Blog użytkownika - PLYM

jestem oszczędna, po 6 FEC-ach w trakcie radio i hormono.... . moje motto... . wisi, wisi wisiorek... kuca, kuca kucorek... ...

Marzec 2009


12 Marzec 2009, 19:42

nabyłam kiedyś "ściskaczkę do kwiatów"

Wchodzę na oddział onkologii a tu ...

o lo Boga!!! gwałtu rety!!! co się dzieje!!! trzęsienie Ziem, czy co??!!! - nie, nie, to tylko przemeblowanie. Wymiana krzeseł zupełnie dobrych na jeszcze lepsze. Sztuk do wymiany pewnie ze sto i tak mnie natknęło na temat kondycji finansowej brytyjskiej służby zdrowia i tego kryzysu rozbuchanego w mediach do rozmiarów wielkiej czarnej chmury z której tylko patrzec jak gradem rąbnie.

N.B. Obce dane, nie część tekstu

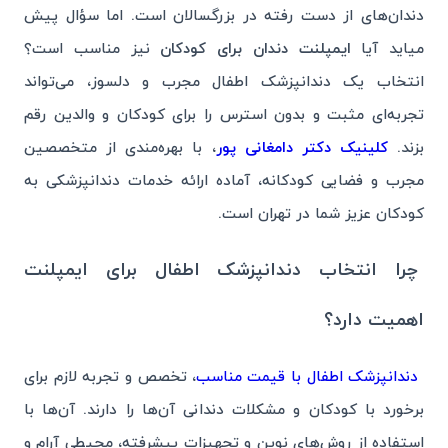
دندان‌های از دست رفته در بزرگسالان است. اما سؤال پیش
میاید آیا
ایمپلنت دندان برای کودکان
نیز مناسب است؟
انتخاب یک دندانپزشک اطفال مجرب و دلسوز، می‌تواند
تجربه‌ای مثبت و بدون استرس را برای کودکان و والدین رقم
بزند.
کلینیک دکتر دامغانی پور
، با بهره‌مندی از متخصصین
مجرب و فضایی کودکانه، آماده ارائه خدمات دندانپزشکی به
کودکان عزیز شما در تهران است.
چرا انتخاب دندانپزشک اطفال برای ایمپلنت
اهمیت دارد؟
دندانپزشک اطفال با قیمت مناسب
، تخصص و تجربه لازم برای
برخورد با کودکان و مشکلات دندانی آن‌ها را دارند. آن‌ها با
استفاده از روش‌های نوین و تجهیزات پیشرفته، محیطی آرام و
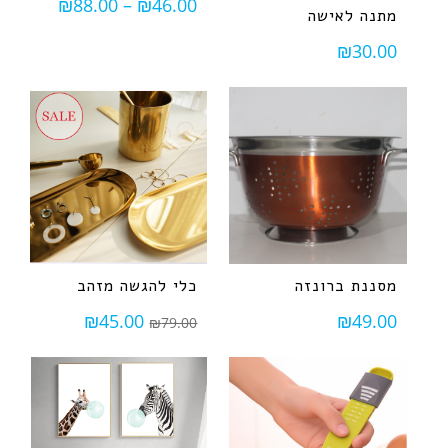
₪
88.00
–
₪
46.00
מתנה לאישה
₪
30.00
מסננת ברונזה
כלי להגשה מזהב
₪
45.00
₪
49.00
₪
79.00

ale, ale... z tego co ja wiem oddział onkologii utrzymuje się nie tylko z pieniędzy państwowych. Poważną część jego finansów stanowią datki od osób prywatnych, firm. No cóż, ten na "r" łąduje na oślep więc i na bogatego trafii. Może akurat te nowe krzesła to właśnie darowizna, nie zapytałam niestety. Nie rzadko, na tablicy ogłoszeń pojawiają się informacje, o tym że powiedzmy klub golfowy z Bormouth wypisał czek na kwote 15.000 funtów na rzecz oddziału onkologii albo innej instytucji wspierającej walkę z rakiem. Pod tym względem świadomość brytyjczyków w zestawieniu z Polską nie podlega dyskusji. Inna kwestia że Polska ledwo na dorobku a Brytfania kraj od lat bogaty.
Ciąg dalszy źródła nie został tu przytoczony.